(Saved data entries)
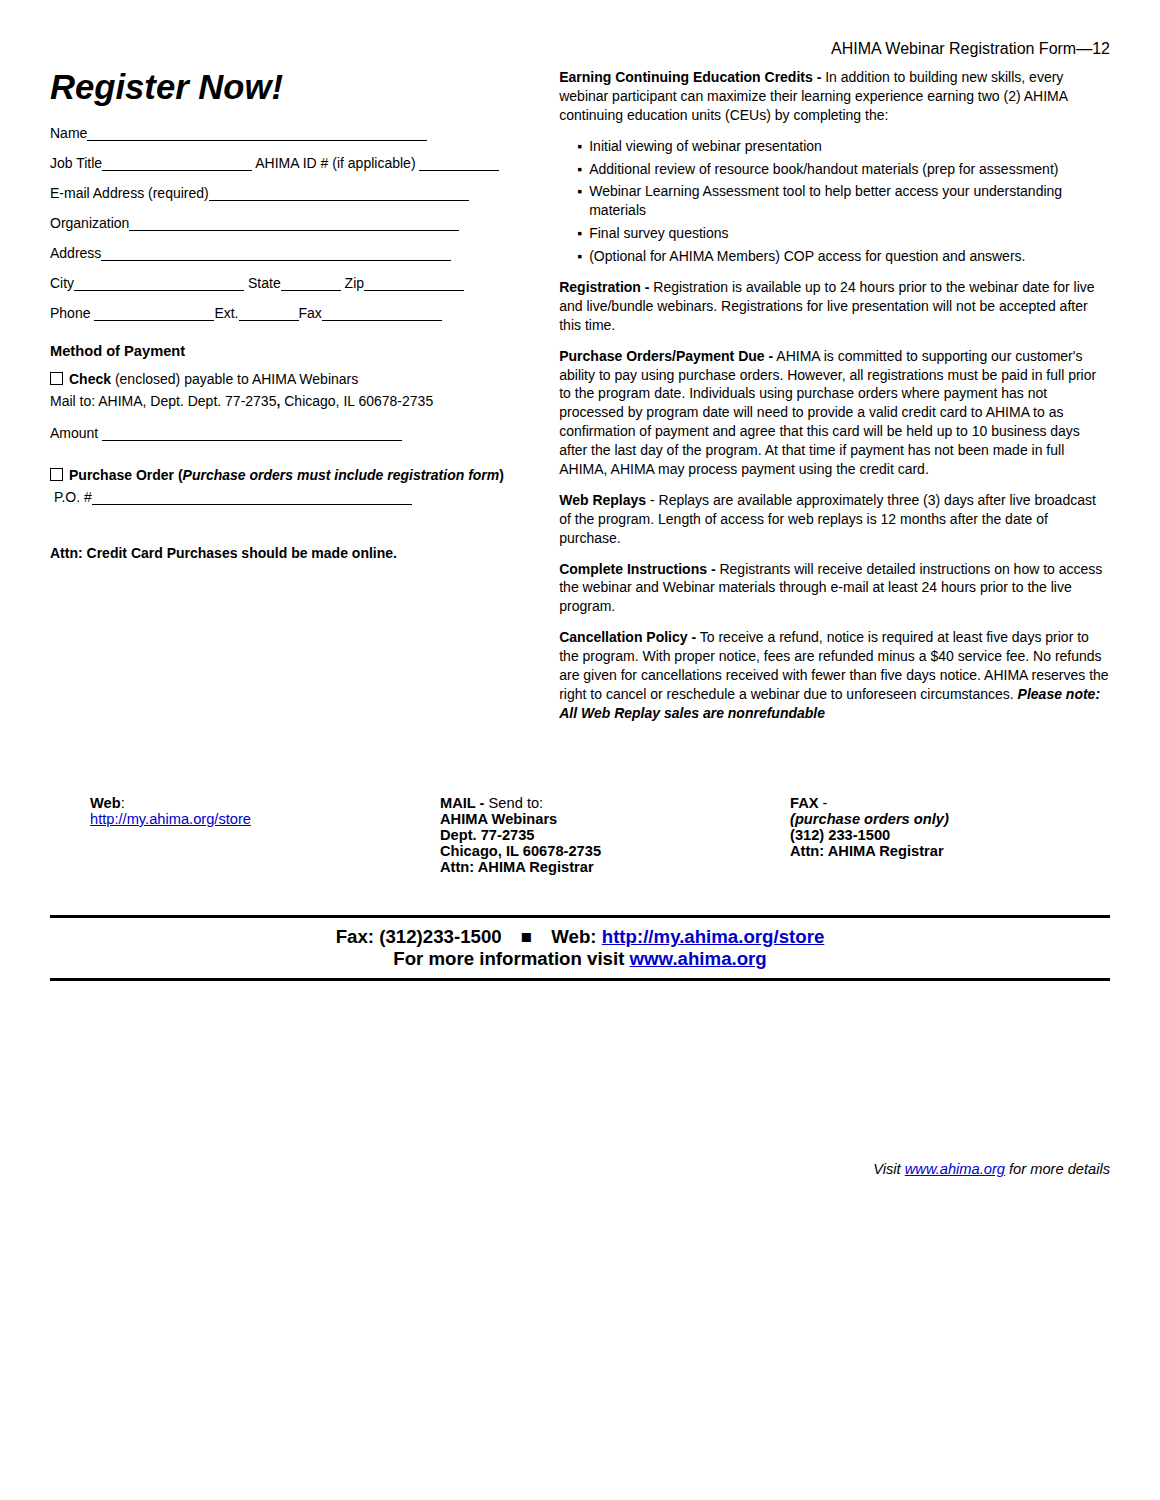AHIMA Webinar Registration Form—12
Register Now!
Name
Job Title AHIMA ID # (if applicable)
E-mail Address (required)
Organization
Address
City State Zip
Phone Ext. Fax
Method of Payment
Check (enclosed) payable to AHIMA Webinars
Mail to: AHIMA, Dept. Dept. 77-2735, Chicago, IL 60678-2735
Amount
Purchase Order (Purchase orders must include registration form)
P.O. #
Attn: Credit Card Purchases should be made online.
Earning Continuing Education Credits - In addition to building new skills, every webinar participant can maximize their learning experience earning two (2) AHIMA continuing education units (CEUs) by completing the:
Initial viewing of webinar presentation
Additional review of resource book/handout materials (prep for assessment)
Webinar Learning Assessment tool to help better access your understanding materials
Final survey questions
(Optional for AHIMA Members) COP access for question and answers.
Registration - Registration is available up to 24 hours prior to the webinar date for live and live/bundle webinars. Registrations for live presentation will not be accepted after this time.
Purchase Orders/Payment Due - AHIMA is committed to supporting our customer's ability to pay using purchase orders. However, all registrations must be paid in full prior to the program date. Individuals using purchase orders where payment has not processed by program date will need to provide a valid credit card to AHIMA to as confirmation of payment and agree that this card will be held up to 10 business days after the last day of the program. At that time if payment has not been made in full AHIMA, AHIMA may process payment using the credit card.
Web Replays - Replays are available approximately three (3) days after live broadcast of the program. Length of access for web replays is 12 months after the date of purchase.
Complete Instructions - Registrants will receive detailed instructions on how to access the webinar and Webinar materials through e-mail at least 24 hours prior to the live program.
Cancellation Policy - To receive a refund, notice is required at least five days prior to the program. With proper notice, fees are refunded minus a $40 service fee. No refunds are given for cancellations received with fewer than five days notice. AHIMA reserves the right to cancel or reschedule a webinar due to unforeseen circumstances. Please note: All Web Replay sales are nonrefundable
Web:
http://my.ahima.org/store
MAIL - Send to:
AHIMA Webinars
Dept. 77-2735
Chicago, IL 60678-2735
Attn: AHIMA Registrar
FAX -
(purchase orders only)
(312) 233-1500
Attn: AHIMA Registrar
Fax: (312)233-1500 ■ Web: http://my.ahima.org/store
For more information visit www.ahima.org
Visit www.ahima.org for more details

* [ASSIGNMENT] Retype the entries above word for word, minus any images.

* [EXERCISE OUTPUT]
AHIMA Webinar Registration Form—12
Register Now!
Name
Job Title AHIMA ID # (if applicable)
E-mail Address (required)
Organization
Address
City State Zip
Phone Ext. Fax
Method of Payment
Check (enclosed) payable to AHIMA Webinars
Mail to: AHIMA, Dept. Dept. 77-2735, Chicago, IL 60678-2735
Amount
Purchase Order (Purchase orders must include registration form)
P.O. #
Attn: Credit Card Purchases should be made online.
Earning Continuing Education Credits - In addition to building new skills, every webinar participant can maximize their learning experience earning two (2) AHIMA continuing education units (CEUs) by completing the:
Initial viewing of webinar presentation
Additional review of resource book/handout materials (prep for assessment)
Webinar Learning Assessment tool to help better access your understanding materials
Final survey questions
(Optional for AHIMA Members) COP access for question and answers.
Registration - Registration is available up to 24 hours prior to the webinar date for live and live/bundle webinars. Registrations for live presentation will not be accepted after this time.
Purchase Orders/Payment Due - AHIMA is committed to supporting our customer's ability to pay using purchase orders. However, all registrations must be paid in full prior to the program date. Individuals using purchase orders where payment has not processed by program date will need to provide a valid credit card to AHIMA to as confirmation of payment and agree that this card will be held up to 10 business days after the last day of the program. At that time if payment has not been made in full AHIMA, AHIMA may process payment using the credit card.
Web Replays - Replays are available approximately three (3) days after live broadcast of the program. Length of access for web replays is 12 months after the date of purchase.
Complete Instructions - Registrants will receive detailed instructions on how to access the webinar and Webinar materials through e-mail at least 24 hours prior to the live program.
Cancellation Policy - To receive a refund, notice is required at least five days prior to the program. With proper notice, fees are refunded minus a $40 service fee. No refunds are given for cancellations received with fewer than five days notice. AHIMA reserves the right to cancel or reschedule a webinar due to unforeseen circumstances. Please note: All Web Replay sales are nonrefundable
Web:
http://my.ahima.org/store
MAIL - Send to:
AHIMA Webinars
Dept. 77-2735
Chicago, IL 60678-2735
Attn: AHIMA Registrar
FAX -
(purchase orders only)
(312) 233-1500
Attn: AHIMA Registrar
Fax: (312)233-1500 ■ Web: http://my.ahima.org/store
For more information visit www.ahima.org
Visit www.ahima.org for more details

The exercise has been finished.